My partner and I will enter the wedding as the “special guests” to the Bachelor in Paradise “house” and he will present me with a “date card” to signify the ceremony is beginning. We will give talking head interviews to imaginary cameras before the actual ceremony confirming that neither of us knows anything of value about the other person but we will both adamantly claim to be soulmates. Ceremony will be the exchange of a single rose.

Dress Code: This lime-green bikini I saw on Asos last week. Flip-flops. Men are required to wear puka shell necklaces with their mics discretely attached. “Beachy” hair; interpret that as you will.

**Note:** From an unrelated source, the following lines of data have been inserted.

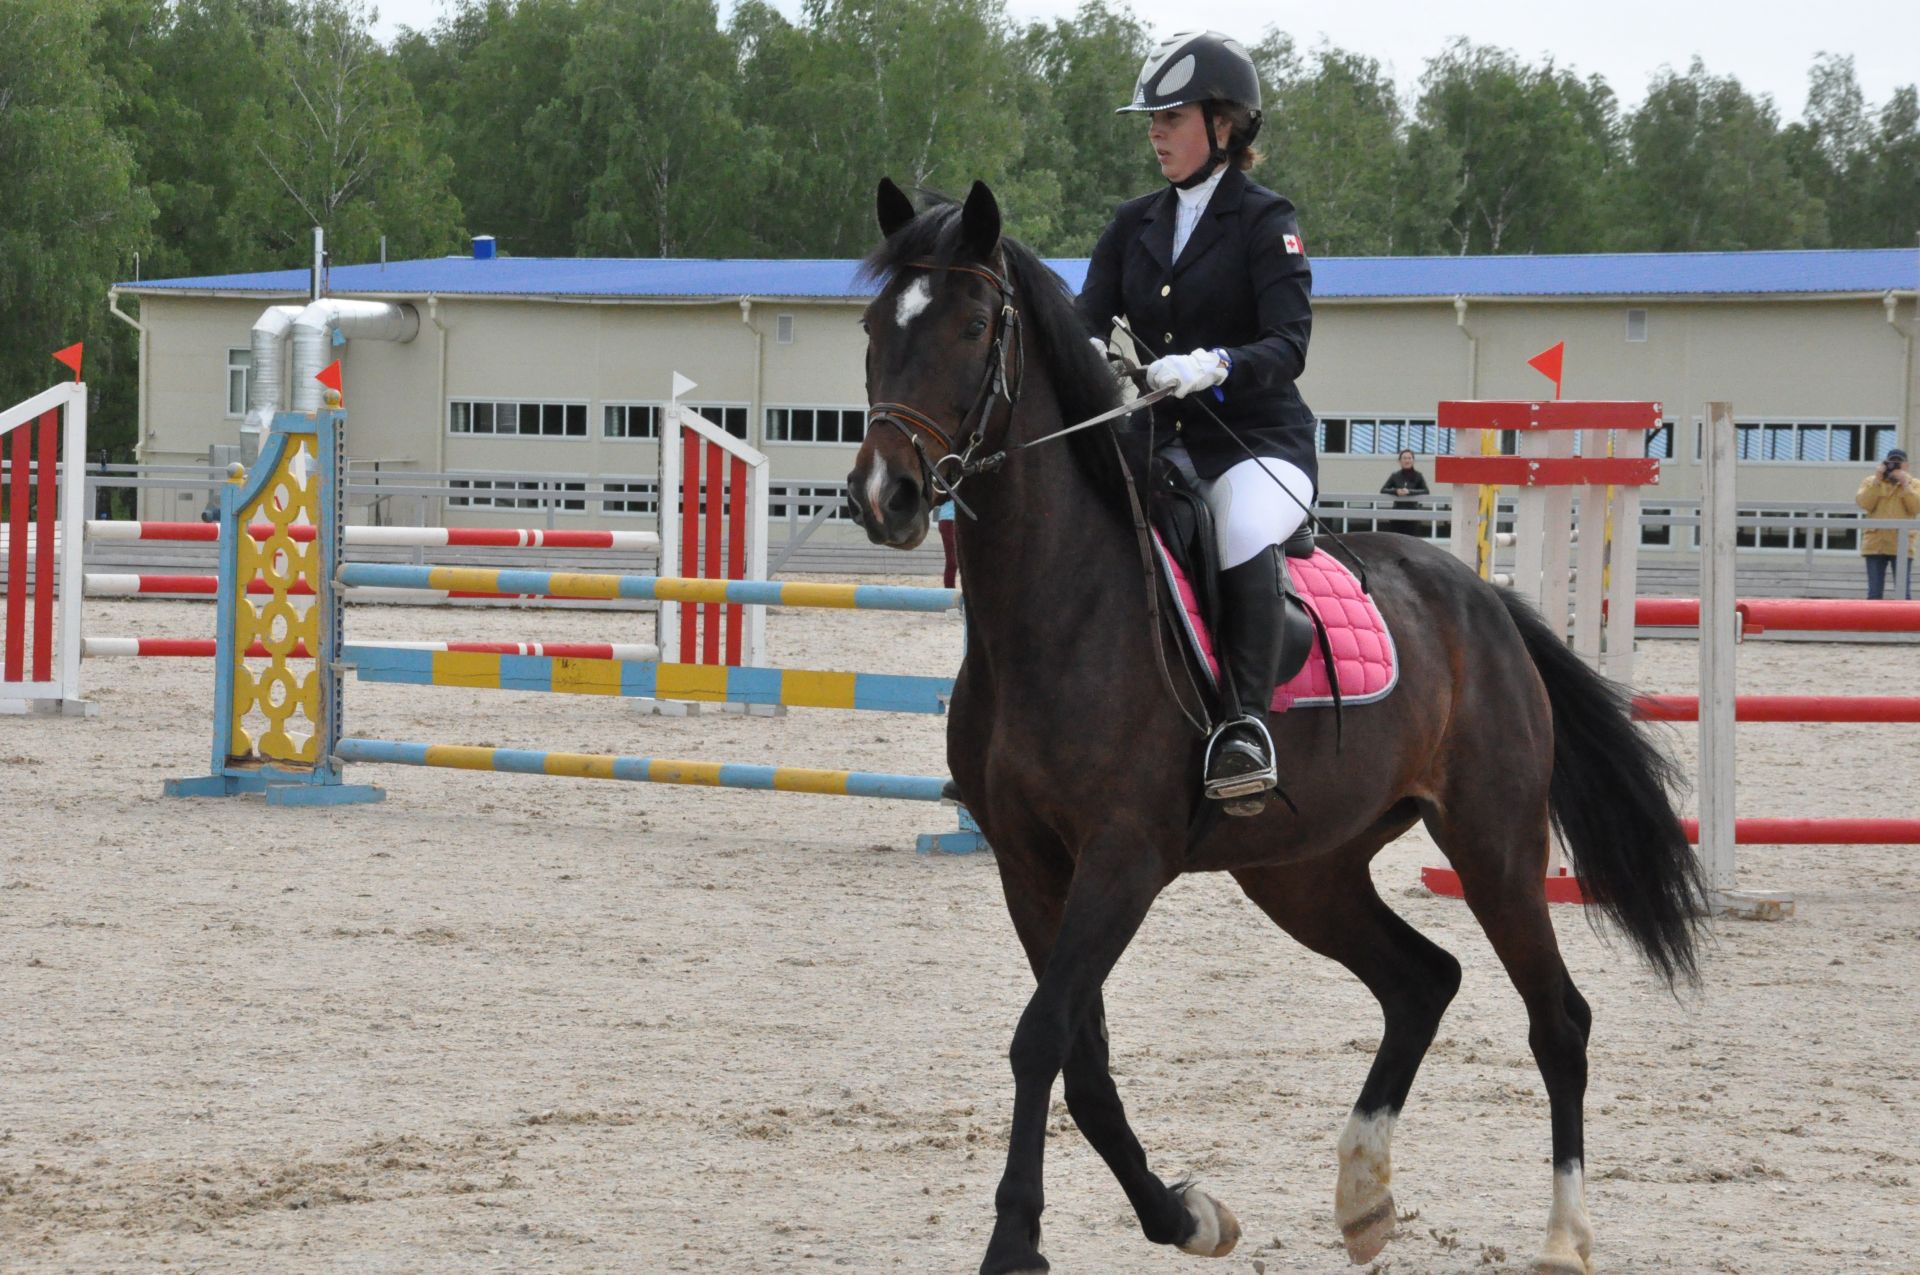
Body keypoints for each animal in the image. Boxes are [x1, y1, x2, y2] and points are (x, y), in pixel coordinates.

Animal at [848, 179, 1704, 1275]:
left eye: (967, 326)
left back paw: (1562, 1233)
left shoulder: (1123, 856)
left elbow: (1042, 1037)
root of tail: (1483, 600)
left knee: (1558, 1016)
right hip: (1303, 870)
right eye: (875, 327)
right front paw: (1183, 1214)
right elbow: (1082, 1051)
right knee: (1422, 980)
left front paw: (1016, 1241)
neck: (1059, 605)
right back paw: (1363, 1198)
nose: (884, 496)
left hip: (1493, 844)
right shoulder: (1028, 863)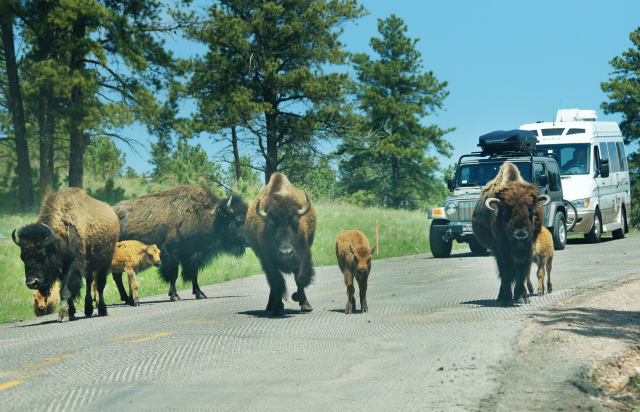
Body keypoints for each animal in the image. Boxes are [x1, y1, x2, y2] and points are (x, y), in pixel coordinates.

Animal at [11, 189, 119, 322]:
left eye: (42, 256)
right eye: (23, 257)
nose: (31, 283)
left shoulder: (73, 266)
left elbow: (66, 290)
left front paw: (63, 315)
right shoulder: (63, 269)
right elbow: (68, 290)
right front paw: (71, 312)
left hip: (105, 262)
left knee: (100, 284)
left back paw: (102, 310)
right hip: (89, 265)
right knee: (89, 283)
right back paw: (88, 309)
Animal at [112, 185, 248, 300]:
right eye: (238, 219)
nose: (248, 240)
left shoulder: (193, 254)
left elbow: (193, 273)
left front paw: (200, 294)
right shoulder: (172, 254)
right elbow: (174, 274)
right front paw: (174, 296)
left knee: (117, 276)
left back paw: (125, 298)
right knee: (116, 276)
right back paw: (125, 298)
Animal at [245, 172, 316, 318]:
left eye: (296, 223)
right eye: (271, 226)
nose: (286, 252)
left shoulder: (303, 254)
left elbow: (301, 278)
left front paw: (301, 300)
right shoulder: (268, 260)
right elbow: (277, 283)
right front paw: (278, 308)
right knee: (273, 285)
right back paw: (270, 305)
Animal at [470, 163, 552, 304]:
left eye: (532, 212)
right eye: (505, 213)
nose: (520, 239)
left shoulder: (528, 247)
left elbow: (521, 271)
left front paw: (522, 296)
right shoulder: (501, 249)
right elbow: (507, 271)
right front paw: (508, 298)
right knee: (503, 273)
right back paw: (501, 297)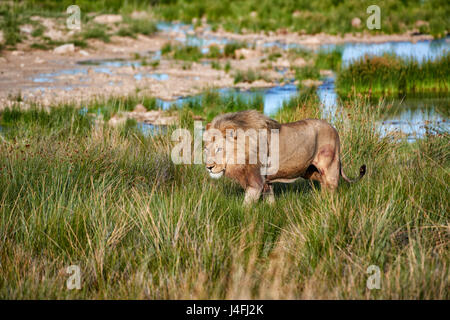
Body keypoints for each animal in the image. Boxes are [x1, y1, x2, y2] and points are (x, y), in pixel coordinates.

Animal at [204, 110, 366, 205]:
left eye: (219, 149)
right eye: (206, 149)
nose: (209, 167)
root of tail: (333, 128)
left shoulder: (256, 182)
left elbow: (246, 206)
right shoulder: (266, 181)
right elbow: (270, 199)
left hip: (329, 167)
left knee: (332, 188)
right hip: (311, 171)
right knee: (324, 187)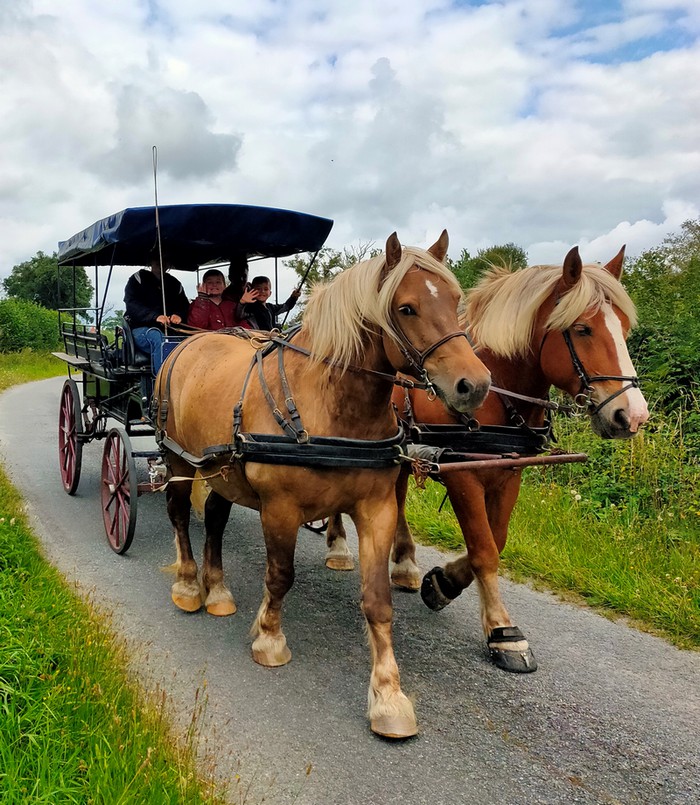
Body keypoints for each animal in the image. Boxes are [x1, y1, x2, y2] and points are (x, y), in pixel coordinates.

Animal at [154, 231, 492, 736]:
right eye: (406, 307)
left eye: (455, 301)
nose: (475, 385)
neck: (328, 404)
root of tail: (188, 343)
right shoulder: (280, 508)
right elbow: (280, 575)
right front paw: (269, 639)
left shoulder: (377, 509)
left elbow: (378, 601)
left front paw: (388, 696)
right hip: (178, 457)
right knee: (179, 514)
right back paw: (191, 585)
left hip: (222, 469)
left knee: (213, 517)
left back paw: (218, 591)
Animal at [326, 245, 648, 672]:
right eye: (582, 329)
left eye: (624, 327)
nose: (633, 415)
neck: (497, 393)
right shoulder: (462, 473)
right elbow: (484, 549)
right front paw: (501, 629)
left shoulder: (508, 470)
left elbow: (498, 538)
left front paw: (443, 582)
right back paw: (338, 546)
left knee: (398, 497)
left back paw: (405, 564)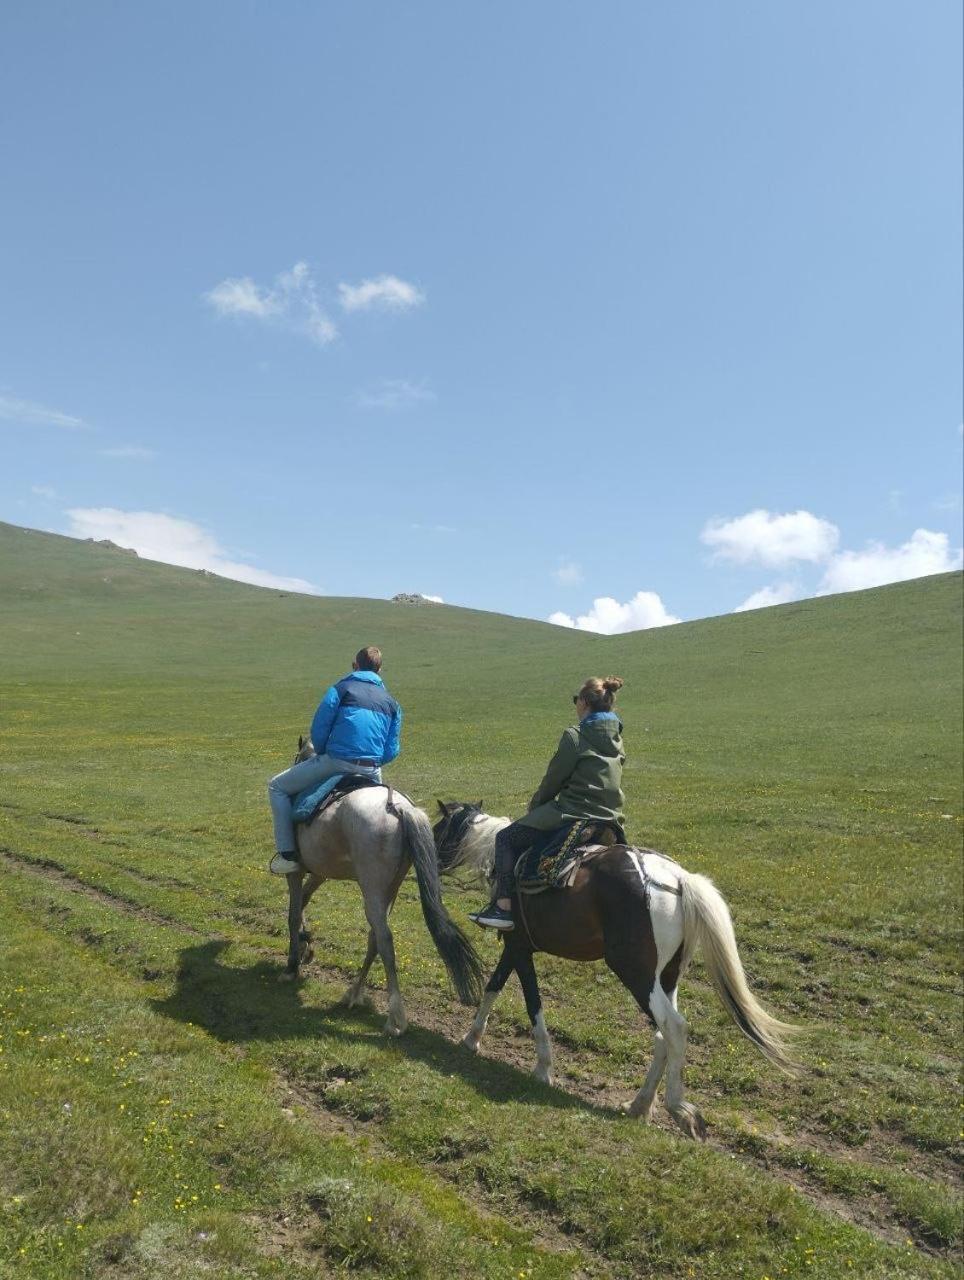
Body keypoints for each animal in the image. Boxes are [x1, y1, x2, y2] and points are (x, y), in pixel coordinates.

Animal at [277, 742, 481, 1029]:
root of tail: (398, 808)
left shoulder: (294, 872)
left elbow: (293, 912)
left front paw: (292, 965)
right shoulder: (319, 873)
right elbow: (304, 901)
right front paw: (307, 944)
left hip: (372, 889)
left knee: (384, 937)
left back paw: (395, 1016)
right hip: (388, 889)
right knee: (375, 936)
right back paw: (354, 993)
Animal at [435, 798, 798, 1141]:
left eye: (439, 829)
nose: (431, 860)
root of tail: (678, 880)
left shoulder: (519, 947)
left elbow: (527, 1001)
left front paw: (540, 1066)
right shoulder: (516, 949)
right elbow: (494, 986)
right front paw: (472, 1038)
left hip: (635, 972)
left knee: (674, 1027)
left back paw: (679, 1110)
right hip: (665, 977)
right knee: (662, 1034)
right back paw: (639, 1105)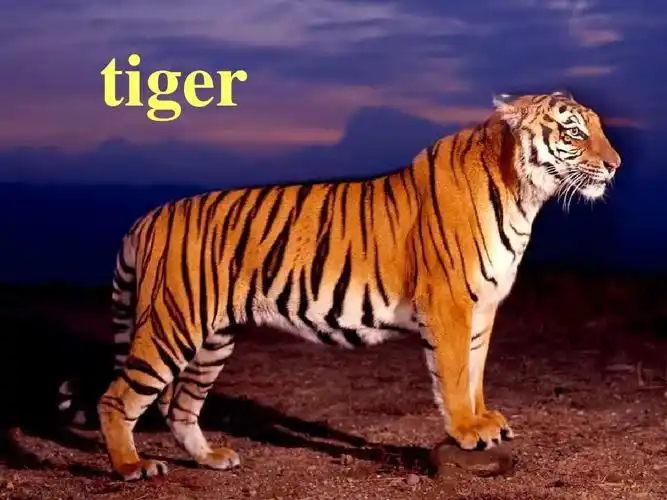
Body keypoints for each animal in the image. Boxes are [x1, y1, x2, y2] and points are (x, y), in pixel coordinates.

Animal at [58, 90, 620, 481]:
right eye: (573, 131)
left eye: (598, 129)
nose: (615, 165)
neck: (525, 195)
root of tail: (147, 217)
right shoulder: (450, 304)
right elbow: (455, 374)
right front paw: (465, 431)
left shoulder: (484, 307)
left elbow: (477, 370)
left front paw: (486, 421)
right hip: (172, 325)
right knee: (118, 398)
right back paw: (132, 467)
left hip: (213, 338)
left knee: (180, 407)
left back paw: (213, 457)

Decor: Sand. Sunshine. Rooms with bunk beds even though we are all adults.

5. Blog Wedding
I will be standing in front of a solemn judge trying to ignore the buzzing of my phone in my pocket. “Just a second,” I say, before the ceremony can begin. “I know this is so rude but there’s this thing on the Internet I really should check.” The judge will be like, “Not at all, this gives me a chance to check the analytics of my last blog post on providing nontraditional weddings for millennial assholes.” My soon-to-be-husband will put his headphones in so he can listen to his favorite podcast while he waits. I’ll poke him on the shoulder to be like, “Hey, sorry, can you read this dumb thing I wrote really quick? It’s about the deep ambivalence I have towards the institution of marriage coupled with the real disgust I have for some aspects of traditional wedding ceremonies and why, you know, it’s tied to this whole thing, whatever.” He will scan through it and tell me, adamantly, it’s the best, smartest thing I’ve ever written. I will turn to Anna and be like “Hey, sorry, can you read this dumb thing I wrote really quick?” She will scan through it and shrug and be like, yeah, sure, it’s fine, just post it, who cares. I will post it right as guests have finished scrolling through their Instagram feeds; they will transfer over to my blog post, see the first line, and quickly scan to the bottom to leave a comment on all the reasons I’m so wrong. Someone will suggest I am worse than Hitler. A glass of whiskey will materialize and I will drink it, satisfied at another day of hard work on Internet™. “Ok,” I’ll tell the judge. “I’m ready.”

Dress Code: Black leggings, black sweatshirt, huge old grey socks; blogging uniform. Hair in ponytail. The lip balm I keep on my desk reapplied every time I need something to do with my hands.

Decor: I don’t know, is seapunk still a thing? Whatever aesthetic is big on The Internet rn.